Segment Start: EXTRACTED RECORDS
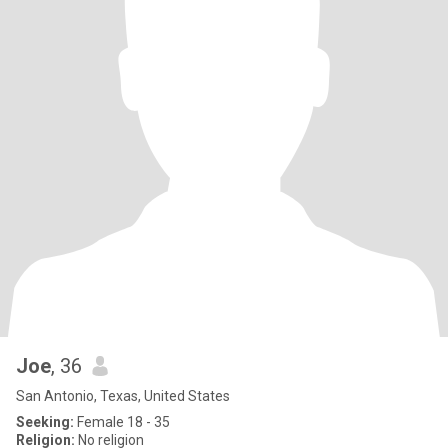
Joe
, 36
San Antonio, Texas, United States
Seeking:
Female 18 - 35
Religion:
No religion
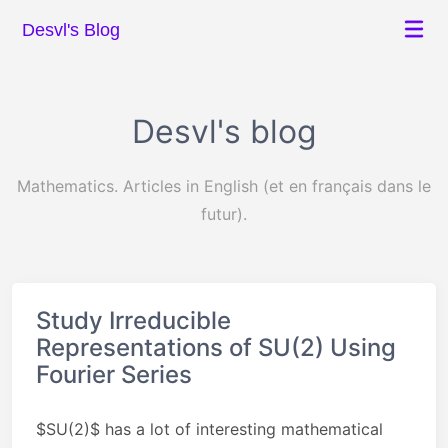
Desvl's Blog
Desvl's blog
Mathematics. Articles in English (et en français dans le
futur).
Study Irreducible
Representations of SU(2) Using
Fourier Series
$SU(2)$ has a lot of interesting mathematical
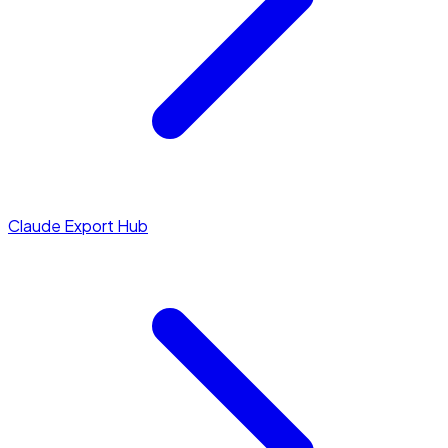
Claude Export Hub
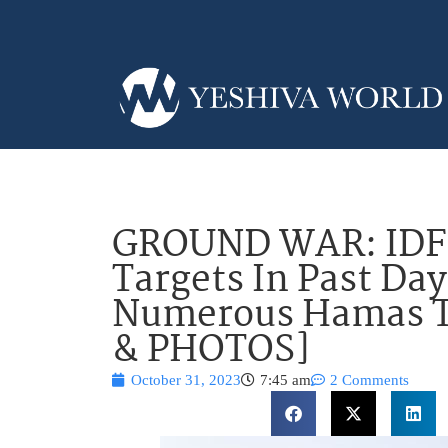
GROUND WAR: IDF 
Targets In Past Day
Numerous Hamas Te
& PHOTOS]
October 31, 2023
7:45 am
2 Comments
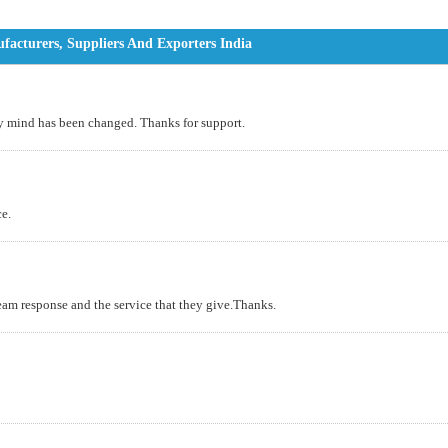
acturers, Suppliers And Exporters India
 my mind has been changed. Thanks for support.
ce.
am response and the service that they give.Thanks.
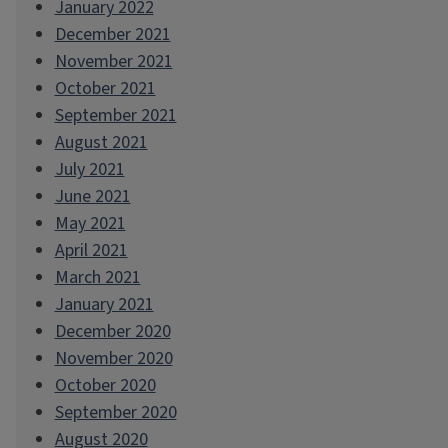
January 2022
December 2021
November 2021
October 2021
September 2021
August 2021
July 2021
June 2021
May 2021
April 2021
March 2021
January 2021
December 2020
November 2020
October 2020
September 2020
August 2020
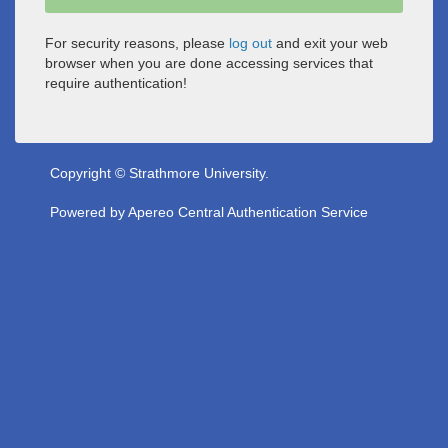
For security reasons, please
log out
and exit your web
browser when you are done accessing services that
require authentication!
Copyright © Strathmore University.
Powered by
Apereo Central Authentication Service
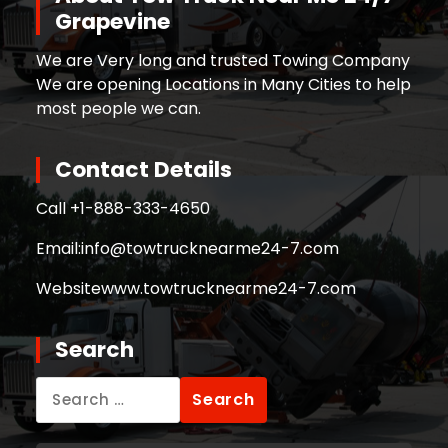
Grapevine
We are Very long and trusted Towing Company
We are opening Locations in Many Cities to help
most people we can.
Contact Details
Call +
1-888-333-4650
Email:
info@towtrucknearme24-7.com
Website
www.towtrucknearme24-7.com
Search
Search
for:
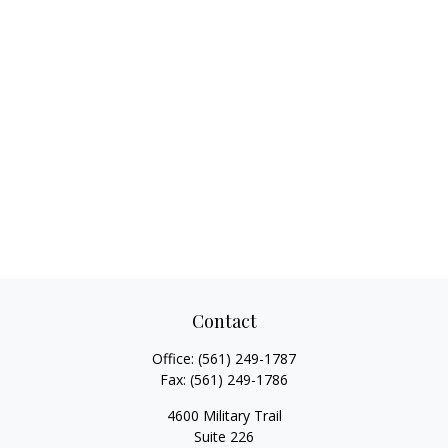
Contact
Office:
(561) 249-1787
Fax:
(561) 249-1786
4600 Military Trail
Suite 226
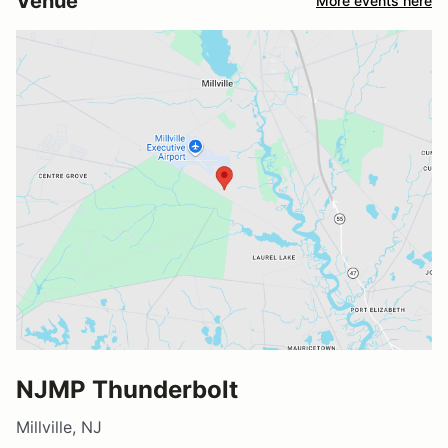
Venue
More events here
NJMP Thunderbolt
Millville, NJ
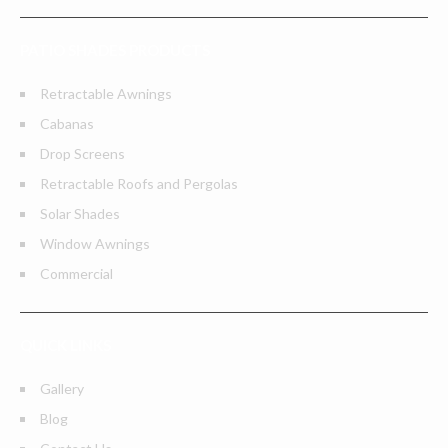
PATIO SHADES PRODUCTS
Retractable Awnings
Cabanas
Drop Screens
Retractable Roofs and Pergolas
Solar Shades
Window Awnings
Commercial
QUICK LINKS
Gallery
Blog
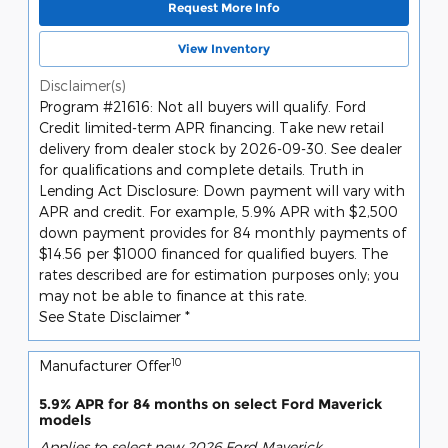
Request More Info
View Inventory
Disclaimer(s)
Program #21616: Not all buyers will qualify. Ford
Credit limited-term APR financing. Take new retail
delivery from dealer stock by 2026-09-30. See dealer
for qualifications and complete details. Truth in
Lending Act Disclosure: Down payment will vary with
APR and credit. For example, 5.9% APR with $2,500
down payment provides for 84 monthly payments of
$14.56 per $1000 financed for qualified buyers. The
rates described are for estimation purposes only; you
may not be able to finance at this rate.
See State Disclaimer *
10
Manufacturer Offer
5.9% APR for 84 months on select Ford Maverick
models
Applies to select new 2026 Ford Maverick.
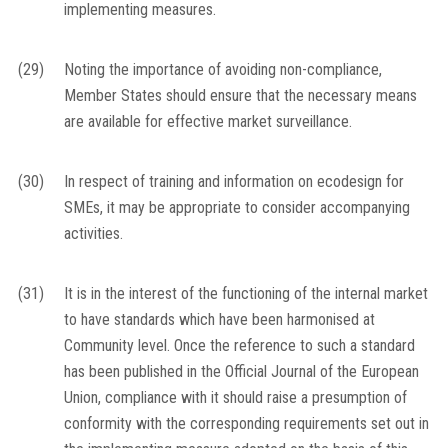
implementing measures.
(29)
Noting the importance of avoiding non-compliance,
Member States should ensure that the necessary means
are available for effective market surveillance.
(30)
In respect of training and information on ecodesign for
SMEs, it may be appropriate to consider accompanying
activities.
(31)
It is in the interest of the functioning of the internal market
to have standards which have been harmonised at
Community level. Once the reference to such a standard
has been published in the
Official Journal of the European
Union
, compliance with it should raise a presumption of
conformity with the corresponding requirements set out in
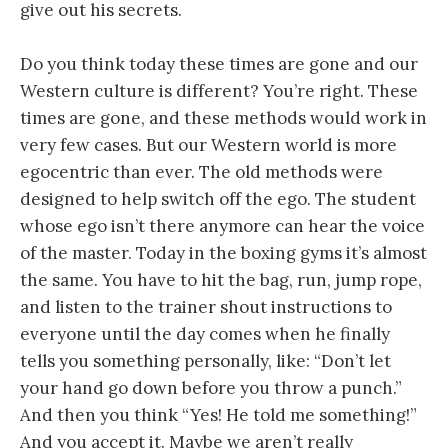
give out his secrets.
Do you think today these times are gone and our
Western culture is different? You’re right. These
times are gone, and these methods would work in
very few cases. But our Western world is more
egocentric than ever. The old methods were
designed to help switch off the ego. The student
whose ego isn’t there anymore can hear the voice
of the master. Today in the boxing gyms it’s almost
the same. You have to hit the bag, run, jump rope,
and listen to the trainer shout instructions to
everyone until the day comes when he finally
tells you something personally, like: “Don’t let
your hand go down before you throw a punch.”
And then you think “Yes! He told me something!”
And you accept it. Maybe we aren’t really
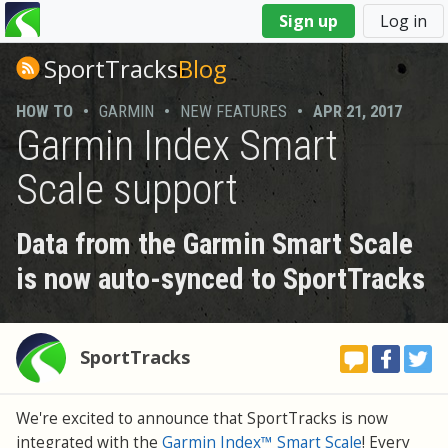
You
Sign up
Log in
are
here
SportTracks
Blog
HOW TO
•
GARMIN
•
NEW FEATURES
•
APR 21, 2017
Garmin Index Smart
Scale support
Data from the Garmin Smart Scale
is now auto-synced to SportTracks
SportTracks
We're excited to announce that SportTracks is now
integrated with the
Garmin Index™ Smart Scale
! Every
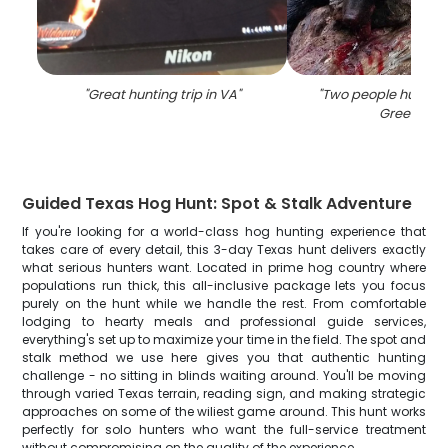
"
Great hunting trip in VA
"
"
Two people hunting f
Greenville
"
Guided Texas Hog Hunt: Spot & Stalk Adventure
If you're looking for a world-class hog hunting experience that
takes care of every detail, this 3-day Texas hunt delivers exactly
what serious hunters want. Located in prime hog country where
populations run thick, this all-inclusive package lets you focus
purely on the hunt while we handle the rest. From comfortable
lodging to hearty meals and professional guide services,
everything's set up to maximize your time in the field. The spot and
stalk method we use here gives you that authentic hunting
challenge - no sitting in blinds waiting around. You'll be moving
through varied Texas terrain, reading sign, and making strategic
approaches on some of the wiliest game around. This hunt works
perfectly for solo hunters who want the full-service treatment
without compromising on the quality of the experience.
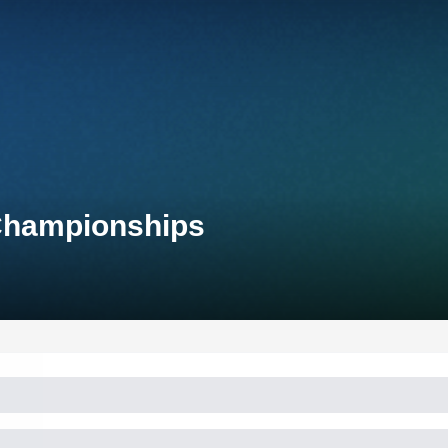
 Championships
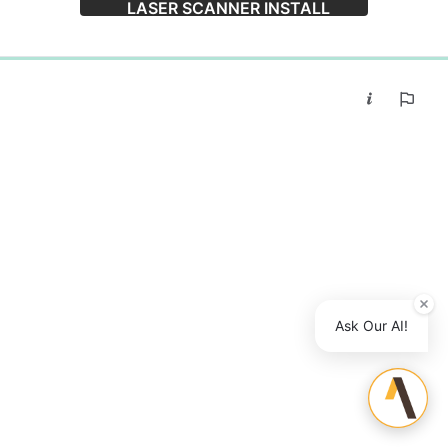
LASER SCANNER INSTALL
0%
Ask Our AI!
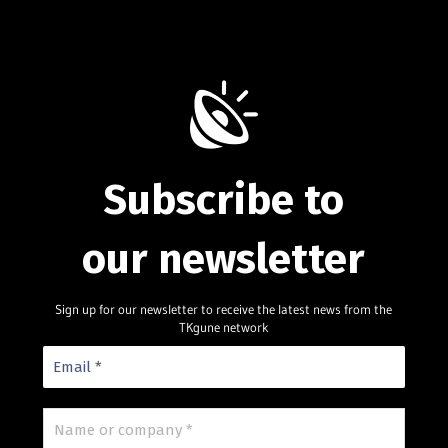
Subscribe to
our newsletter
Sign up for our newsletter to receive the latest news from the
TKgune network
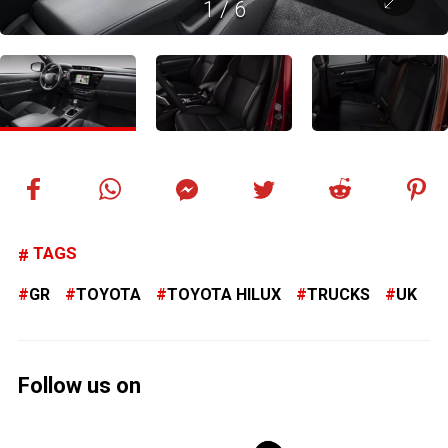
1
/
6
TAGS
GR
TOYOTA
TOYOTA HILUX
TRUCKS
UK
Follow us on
Segment End: EXTRACTED RECORDS
Please quote the material from the line containing "LASER SCANNER INSTALL" through the end, including that line, and leave the pictures out of your answer.

LASER SCANNER INSTALL
0%
Ask Our AI!
Subscribe to
our newsletter
Sign up for our newsletter to receive the latest news from the
TKgune network
1
/
6
TAGS
GR
TOYOTA
TOYOTA HILUX
TRUCKS
UK
Follow us on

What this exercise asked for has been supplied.